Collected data
○ ○ ○ ○
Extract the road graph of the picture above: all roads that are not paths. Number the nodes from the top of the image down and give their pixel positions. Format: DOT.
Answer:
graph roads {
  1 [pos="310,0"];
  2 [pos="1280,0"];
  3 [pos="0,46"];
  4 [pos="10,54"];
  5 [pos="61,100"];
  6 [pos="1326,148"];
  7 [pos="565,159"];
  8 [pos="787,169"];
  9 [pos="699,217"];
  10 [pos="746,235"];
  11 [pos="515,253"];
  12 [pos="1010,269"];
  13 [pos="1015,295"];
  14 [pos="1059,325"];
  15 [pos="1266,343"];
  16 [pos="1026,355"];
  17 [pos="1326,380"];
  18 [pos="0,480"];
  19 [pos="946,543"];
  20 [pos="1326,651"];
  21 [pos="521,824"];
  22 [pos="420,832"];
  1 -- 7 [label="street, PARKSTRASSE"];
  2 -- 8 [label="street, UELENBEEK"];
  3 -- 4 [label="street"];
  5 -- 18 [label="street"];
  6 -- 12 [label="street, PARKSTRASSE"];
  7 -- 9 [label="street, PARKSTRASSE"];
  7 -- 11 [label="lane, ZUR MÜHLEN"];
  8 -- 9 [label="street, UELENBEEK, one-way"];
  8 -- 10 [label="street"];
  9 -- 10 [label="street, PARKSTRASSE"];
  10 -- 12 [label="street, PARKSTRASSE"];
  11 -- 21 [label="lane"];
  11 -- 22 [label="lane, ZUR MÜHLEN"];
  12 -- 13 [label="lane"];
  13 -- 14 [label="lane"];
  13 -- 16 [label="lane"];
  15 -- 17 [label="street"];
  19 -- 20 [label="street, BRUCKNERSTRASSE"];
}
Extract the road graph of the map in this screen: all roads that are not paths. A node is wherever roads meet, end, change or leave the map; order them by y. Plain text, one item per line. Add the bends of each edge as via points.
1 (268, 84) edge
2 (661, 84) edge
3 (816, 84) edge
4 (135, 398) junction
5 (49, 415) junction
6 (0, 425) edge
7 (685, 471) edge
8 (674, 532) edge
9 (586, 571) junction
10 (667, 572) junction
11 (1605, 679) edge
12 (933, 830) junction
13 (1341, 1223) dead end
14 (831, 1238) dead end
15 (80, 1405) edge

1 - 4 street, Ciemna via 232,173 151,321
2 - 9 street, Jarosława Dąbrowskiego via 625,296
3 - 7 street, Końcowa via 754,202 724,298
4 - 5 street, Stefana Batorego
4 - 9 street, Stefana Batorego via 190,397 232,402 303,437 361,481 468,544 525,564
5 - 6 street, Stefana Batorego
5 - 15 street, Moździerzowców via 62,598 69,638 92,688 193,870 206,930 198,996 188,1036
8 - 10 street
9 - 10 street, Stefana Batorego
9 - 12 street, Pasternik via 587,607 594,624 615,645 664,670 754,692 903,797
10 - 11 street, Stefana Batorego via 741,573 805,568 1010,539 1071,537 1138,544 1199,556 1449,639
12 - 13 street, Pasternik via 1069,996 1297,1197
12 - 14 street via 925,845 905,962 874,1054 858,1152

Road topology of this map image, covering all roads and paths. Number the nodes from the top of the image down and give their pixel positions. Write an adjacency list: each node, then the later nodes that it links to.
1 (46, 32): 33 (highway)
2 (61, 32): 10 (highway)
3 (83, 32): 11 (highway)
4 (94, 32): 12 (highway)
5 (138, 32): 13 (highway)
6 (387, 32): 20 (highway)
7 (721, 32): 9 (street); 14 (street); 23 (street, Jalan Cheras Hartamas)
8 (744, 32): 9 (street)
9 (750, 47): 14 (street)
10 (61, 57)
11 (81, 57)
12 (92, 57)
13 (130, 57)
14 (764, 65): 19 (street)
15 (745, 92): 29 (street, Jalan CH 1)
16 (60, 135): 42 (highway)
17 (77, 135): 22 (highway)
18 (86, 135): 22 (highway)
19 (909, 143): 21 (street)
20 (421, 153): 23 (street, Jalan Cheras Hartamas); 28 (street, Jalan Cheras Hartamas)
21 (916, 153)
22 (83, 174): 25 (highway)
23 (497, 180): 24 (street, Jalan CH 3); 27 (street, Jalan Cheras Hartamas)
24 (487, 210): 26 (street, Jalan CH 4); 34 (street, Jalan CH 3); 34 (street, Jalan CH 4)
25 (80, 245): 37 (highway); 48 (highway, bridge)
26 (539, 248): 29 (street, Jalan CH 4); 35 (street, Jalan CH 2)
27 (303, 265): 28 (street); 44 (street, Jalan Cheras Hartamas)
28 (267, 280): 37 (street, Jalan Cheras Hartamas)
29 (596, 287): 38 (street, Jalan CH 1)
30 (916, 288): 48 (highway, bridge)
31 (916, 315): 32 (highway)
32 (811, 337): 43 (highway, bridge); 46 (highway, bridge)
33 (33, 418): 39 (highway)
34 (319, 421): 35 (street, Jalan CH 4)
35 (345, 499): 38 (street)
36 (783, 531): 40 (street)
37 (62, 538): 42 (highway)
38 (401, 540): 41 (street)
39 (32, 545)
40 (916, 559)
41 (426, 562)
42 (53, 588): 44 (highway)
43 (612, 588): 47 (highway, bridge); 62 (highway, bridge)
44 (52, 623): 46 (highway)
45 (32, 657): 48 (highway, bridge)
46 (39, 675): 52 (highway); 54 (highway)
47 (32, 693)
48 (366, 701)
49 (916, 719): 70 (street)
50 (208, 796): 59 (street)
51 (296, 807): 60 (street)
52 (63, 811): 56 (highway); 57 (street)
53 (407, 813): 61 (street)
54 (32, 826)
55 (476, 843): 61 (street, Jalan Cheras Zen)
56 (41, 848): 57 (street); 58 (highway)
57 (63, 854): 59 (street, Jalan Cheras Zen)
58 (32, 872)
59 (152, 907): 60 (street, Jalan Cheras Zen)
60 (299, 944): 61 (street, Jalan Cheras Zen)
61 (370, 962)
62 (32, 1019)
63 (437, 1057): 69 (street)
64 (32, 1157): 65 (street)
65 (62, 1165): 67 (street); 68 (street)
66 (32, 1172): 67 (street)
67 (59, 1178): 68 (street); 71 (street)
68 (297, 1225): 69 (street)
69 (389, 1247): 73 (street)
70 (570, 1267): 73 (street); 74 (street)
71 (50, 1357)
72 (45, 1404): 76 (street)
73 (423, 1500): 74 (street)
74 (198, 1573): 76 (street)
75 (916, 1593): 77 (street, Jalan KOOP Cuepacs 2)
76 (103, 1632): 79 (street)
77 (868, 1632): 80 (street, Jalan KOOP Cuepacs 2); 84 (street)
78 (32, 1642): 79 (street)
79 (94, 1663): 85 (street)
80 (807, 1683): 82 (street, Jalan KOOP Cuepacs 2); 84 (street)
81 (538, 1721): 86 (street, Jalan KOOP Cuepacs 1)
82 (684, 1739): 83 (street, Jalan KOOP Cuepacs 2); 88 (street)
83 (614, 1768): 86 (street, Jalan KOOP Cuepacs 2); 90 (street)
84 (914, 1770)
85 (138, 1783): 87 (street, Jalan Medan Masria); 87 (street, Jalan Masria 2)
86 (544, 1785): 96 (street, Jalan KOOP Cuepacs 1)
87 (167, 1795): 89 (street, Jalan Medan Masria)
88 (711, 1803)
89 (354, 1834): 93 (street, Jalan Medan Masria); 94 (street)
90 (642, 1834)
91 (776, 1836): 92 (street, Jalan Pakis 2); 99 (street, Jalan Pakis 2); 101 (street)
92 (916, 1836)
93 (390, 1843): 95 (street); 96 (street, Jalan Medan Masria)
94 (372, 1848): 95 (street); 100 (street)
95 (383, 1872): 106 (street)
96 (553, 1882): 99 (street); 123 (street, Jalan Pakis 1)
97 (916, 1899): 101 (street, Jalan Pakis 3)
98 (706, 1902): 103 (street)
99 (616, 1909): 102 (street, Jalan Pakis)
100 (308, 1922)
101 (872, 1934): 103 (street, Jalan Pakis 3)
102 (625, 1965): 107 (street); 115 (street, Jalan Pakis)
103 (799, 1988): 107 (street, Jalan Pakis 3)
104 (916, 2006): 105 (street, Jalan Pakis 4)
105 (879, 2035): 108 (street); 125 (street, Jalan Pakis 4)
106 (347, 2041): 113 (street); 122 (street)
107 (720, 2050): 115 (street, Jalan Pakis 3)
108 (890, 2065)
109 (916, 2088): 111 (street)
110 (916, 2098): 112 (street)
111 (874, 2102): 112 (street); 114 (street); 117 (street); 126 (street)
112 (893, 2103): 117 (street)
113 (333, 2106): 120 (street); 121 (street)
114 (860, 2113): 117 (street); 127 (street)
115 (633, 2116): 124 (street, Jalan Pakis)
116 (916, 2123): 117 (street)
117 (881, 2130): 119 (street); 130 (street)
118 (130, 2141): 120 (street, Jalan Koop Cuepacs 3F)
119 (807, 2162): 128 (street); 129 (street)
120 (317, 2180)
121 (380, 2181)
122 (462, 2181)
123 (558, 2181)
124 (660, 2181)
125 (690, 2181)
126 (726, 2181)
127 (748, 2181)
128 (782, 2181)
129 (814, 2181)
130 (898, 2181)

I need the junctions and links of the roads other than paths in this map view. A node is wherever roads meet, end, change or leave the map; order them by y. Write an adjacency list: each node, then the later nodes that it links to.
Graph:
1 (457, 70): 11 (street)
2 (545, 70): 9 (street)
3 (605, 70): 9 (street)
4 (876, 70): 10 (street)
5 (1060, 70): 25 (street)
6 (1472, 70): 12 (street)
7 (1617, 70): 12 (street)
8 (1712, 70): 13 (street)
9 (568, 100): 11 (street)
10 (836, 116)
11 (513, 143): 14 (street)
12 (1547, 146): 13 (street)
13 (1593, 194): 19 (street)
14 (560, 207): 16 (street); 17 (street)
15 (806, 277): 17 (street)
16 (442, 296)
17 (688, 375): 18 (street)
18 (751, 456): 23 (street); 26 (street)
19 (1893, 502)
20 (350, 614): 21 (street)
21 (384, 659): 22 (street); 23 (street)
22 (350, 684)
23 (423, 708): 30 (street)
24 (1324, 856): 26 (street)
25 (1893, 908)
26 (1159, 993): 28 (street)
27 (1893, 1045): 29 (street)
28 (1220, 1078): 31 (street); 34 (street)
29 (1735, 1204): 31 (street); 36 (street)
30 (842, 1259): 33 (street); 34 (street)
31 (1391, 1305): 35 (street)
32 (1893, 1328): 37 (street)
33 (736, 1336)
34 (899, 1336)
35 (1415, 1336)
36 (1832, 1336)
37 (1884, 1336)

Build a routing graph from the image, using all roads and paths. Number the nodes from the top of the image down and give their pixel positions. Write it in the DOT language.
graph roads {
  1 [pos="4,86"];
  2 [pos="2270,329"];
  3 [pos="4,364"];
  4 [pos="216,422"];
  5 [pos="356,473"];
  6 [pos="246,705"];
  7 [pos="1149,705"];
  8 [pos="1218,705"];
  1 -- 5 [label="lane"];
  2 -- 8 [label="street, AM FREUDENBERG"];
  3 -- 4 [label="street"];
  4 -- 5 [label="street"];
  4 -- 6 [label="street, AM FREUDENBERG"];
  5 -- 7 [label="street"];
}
○ ○ ○ ○
Activity. Please say how many lines in the records contain the word "UELENBEEK", and give only that number.

Response. 2